### GIVEN DATA
★ ★ ★ ★ ★ ★ ★

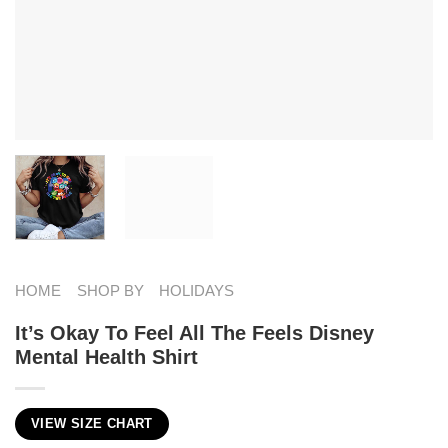
HOME
SHOP BY
HOLIDAYS
It’s Okay To Feel All The Feels Disney
Mental Health Shirt
VIEW SIZE CHART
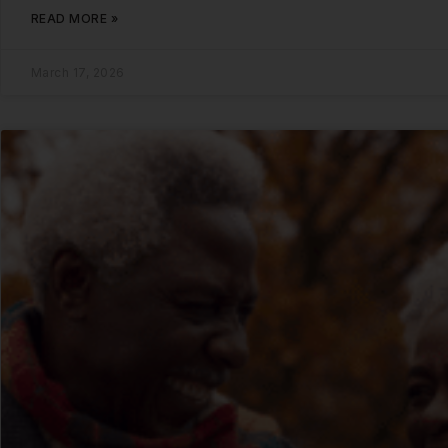
READ MORE »
March 17, 2026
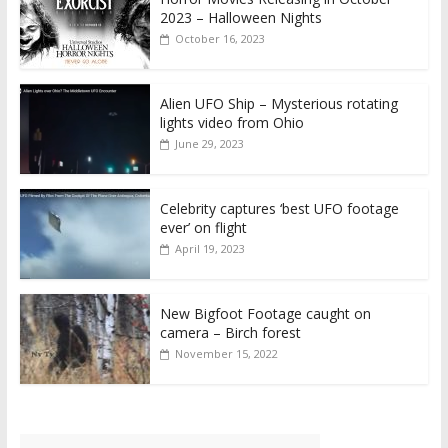
2023 – Halloween Nights
October 16, 2023
Alien UFO Ship – Mysterious rotating
lights video from Ohio
June 29, 2023
Celebrity captures ‘best UFO footage
ever’ on flight
April 19, 2023
New Bigfoot Footage caught on
camera – Birch forest
November 15, 2022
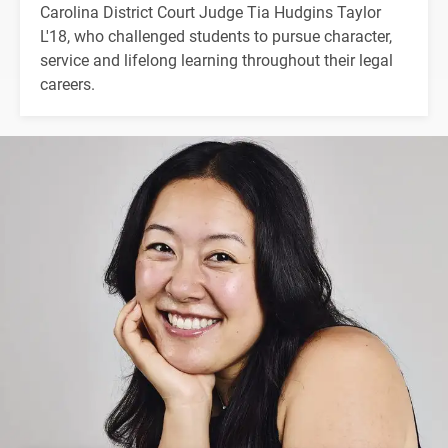
Carolina District Court Judge Tia Hudgins Taylor
L'18, who challenged students to pursue character,
service and lifelong learning throughout their legal
careers.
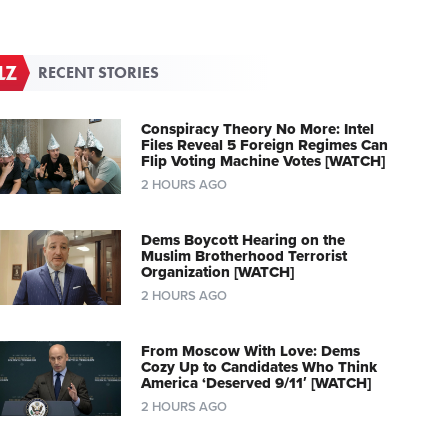
RECENT STORIES
Conspiracy Theory No More: Intel
Files Reveal 5 Foreign Regimes Can
Flip Voting Machine Votes [WATCH]
2 HOURS AGO
Dems Boycott Hearing on the
Muslim Brotherhood Terrorist
Organization [WATCH]
2 HOURS AGO
From Moscow With Love: Dems
Cozy Up to Candidates Who Think
America ‘Deserved 9/11′ [WATCH]
2 HOURS AGO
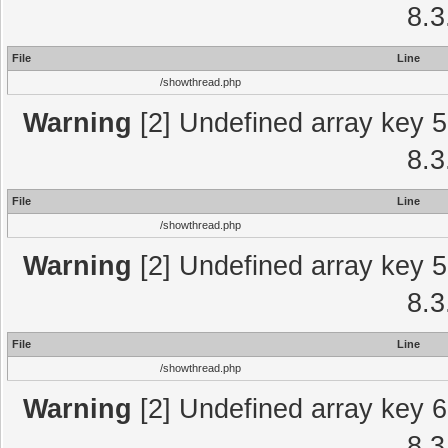
8.3
File
Line
/showthread.php
Warning
[2] Undefined array key 5
8.3
File
Line
/showthread.php
Warning
[2] Undefined array key 5
8.3
File
Line
/showthread.php
Warning
[2] Undefined array key 6
8.3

★ ★ ★ ★ ★ ★ ★

### WORK REQUIRED
Copy every line of text from the listing above, character for character and in the same order. Leave out the pictures.

### OUTPUT OF THE EXERCISE
HOME
SHOP BY
HOLIDAYS
It’s Okay To Feel All The Feels Disney
Mental Health Shirt
VIEW SIZE CHART
READ MORE »
March 17, 2026
2023 – Halloween Nights
October 16, 2023
Alien UFO Ship – Mysterious rotating
lights video from Ohio
June 29, 2023
Celebrity captures ‘best UFO footage
ever’ on flight
April 19, 2023
New Bigfoot Footage caught on
camera – Birch forest
November 15, 2022
Carolina District Court Judge Tia Hudgins Taylor
L'18, who challenged students to pursue character,
service and lifelong learning throughout their legal
careers.
RECENT STORIES
Conspiracy Theory No More: Intel
Files Reveal 5 Foreign Regimes Can
Flip Voting Machine Votes [WATCH]
2 HOURS AGO
Dems Boycott Hearing on the
Muslim Brotherhood Terrorist
Organization [WATCH]
2 HOURS AGO
From Moscow With Love: Dems
Cozy Up to Candidates Who Think
America ‘Deserved 9/11′ [WATCH]
2 HOURS AGO
8.3
File
Line
/showthread.php
Warning
[2] Undefined array key 5
8.3
File
Line
/showthread.php
Warning
[2] Undefined array key 5
8.3
File
Line
/showthread.php
Warning
[2] Undefined array key 6
8.3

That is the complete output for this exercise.